Le Parc naturel régional et ses projets patrimoniaux : des sujets de controverses locales

Comme de nombreux territoires ruraux, les Bauges sont actuellement le lieu d'une certaine effervescence en matière de patrimoine. L'un des éléments qui témoignent de la manière la plus visible de l'existence de cette tendance est l'apparition, à la fin de l'année 1995, du Parc naturel régional du Massif des Bauges, dont l'un des buts affichés est la sauvegarde du patrimoine rural.

Mon travail de DEA, en 1999-2000, avait constitué une première approche de ce terrain. Il s'agissait d'une recherche, menée lors d'un stage pour le compte du Parc naturel régional, sur la mobilité et les représentations du territoire dans l'ensemble du massif. J'avais alors été interpellée par plusieurs faits qui ont par la suite constitué le point de départ de ma thèse.

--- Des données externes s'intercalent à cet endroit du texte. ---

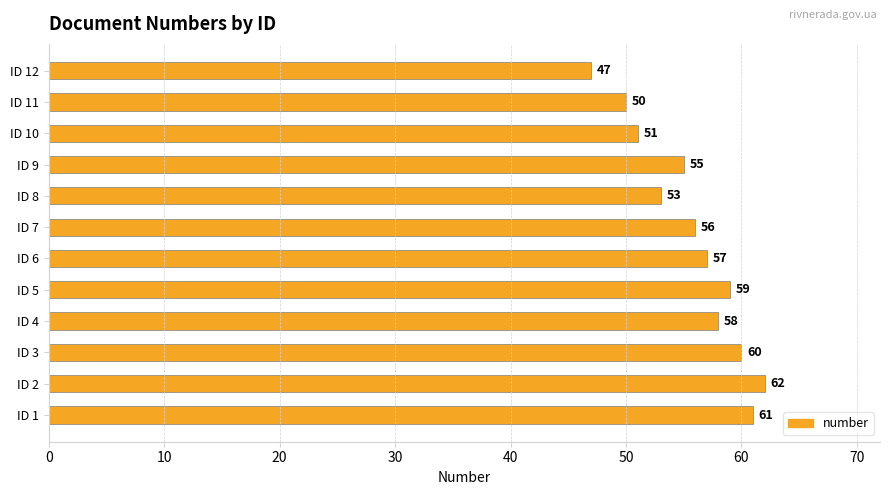

What is the sum of all values?

669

Tout d'abord, le Parc investissait énormément de moyens humains et financiers pour ces projets dits patrimoniaux. Une grande partie des objectifs de sa charte étaient d'ailleurs décrits comme des opérations de sauvegarde du patrimoine naturel et culturel. Or, certains de ces projets suscitaient de toute évidence d'importantes controverses. La mise en valeur des bâtiments de l'ancienne chartreuse d'Aillon ou la labellisation de la Tome des Bauges, si elles pouvaient faire l'objet de discours enthousiastes, provoquaient aussi localement de nombreuses crises dont je percevais les échos. Lorsque je décidai de m'y intéresser de plus près, je partis naïvement du présupposé que la chartreuse, par exemple, devait représenter un symbole important pour les populations originaires des Bauges. Je fus étonnée et déconcertée de constater qu'à quelques exceptions près, elle ne suscitait en fait qu'une certaine indifférence pour la plus grande partie des habitants d'Aillon-le-Jeune. Les autres éléments que je décidai d'étudier semblaient eux aussi quelque-peu en rupture avec ce que vivaient les gens. Aux critiques virulentes de certains sur le coût ou la méthode de ces opérations se joignait une forme de résignation notamment de la part des ruraux de souche qui m'expliquaient à propos de la tome ne pas avoir eu le choix et qui semblaient considérer les campagnes de communication menées sur le massif comme leur étant parfaitement étrangères.

Le Parc naturel régional lui-même faisait régulièrement l'objet de critiques de la part de ses habitants qu'ils soient de souche ou néo-ruraux. Étant lors de mon DEA stagiaire de cet organisme, je me présentais à mes interlocuteurs comme menant une recherche commanditée par celui-ci. Il n'était pas rare qu'à la fin de l'entretien, au moment où j'éteignais le magnétophone, les questions et les remarques commencent à fuser. On me demandait parfois avec une certaine prudence ce que je faisais exactement au Parc, ce que c'était que cette institution, combien de personnes y travaillaient et quelles étaient leurs missions. Mais certains de mes interlocuteurs ne prenaient pas ces précautions et l'un d'entre eux m'affirma même de but en blanc « Je vous ai raconté tout ça parce que vous êtes étudiante. Quand vous m'avez dit que vous étiez étudiante, je me suis dit "  il faut l'aider  " . Mais si ça avait été pour le Parc, je n'aurais rien raconté du tout. » Au début, je ne prêtais guère attention à ces interpellations. Puis, leur caractère récurrent commença à me faire réagir.

Non seulement les projets patrimoniaux du Parc ne paraissaient pas vraiment fédérateurs localement, mais l'institution elle-même faisait visiblement l'objet de réserves. Comment fallait-il comprendre cela ? Les projets portés par cette collectivité n'étaient de toute évidence pas tout à fait en accord avec ceux de la population qui habitait son territoire. Il restait à déterminer à quel niveau sa politique était mise en cause : était-ce le choix des objets à patrimonialiser qui faisait débat, ou la façon dont ils étaient interprétés ? Nous verrons au cours de ce mémoire que ce sont sans doute les deux.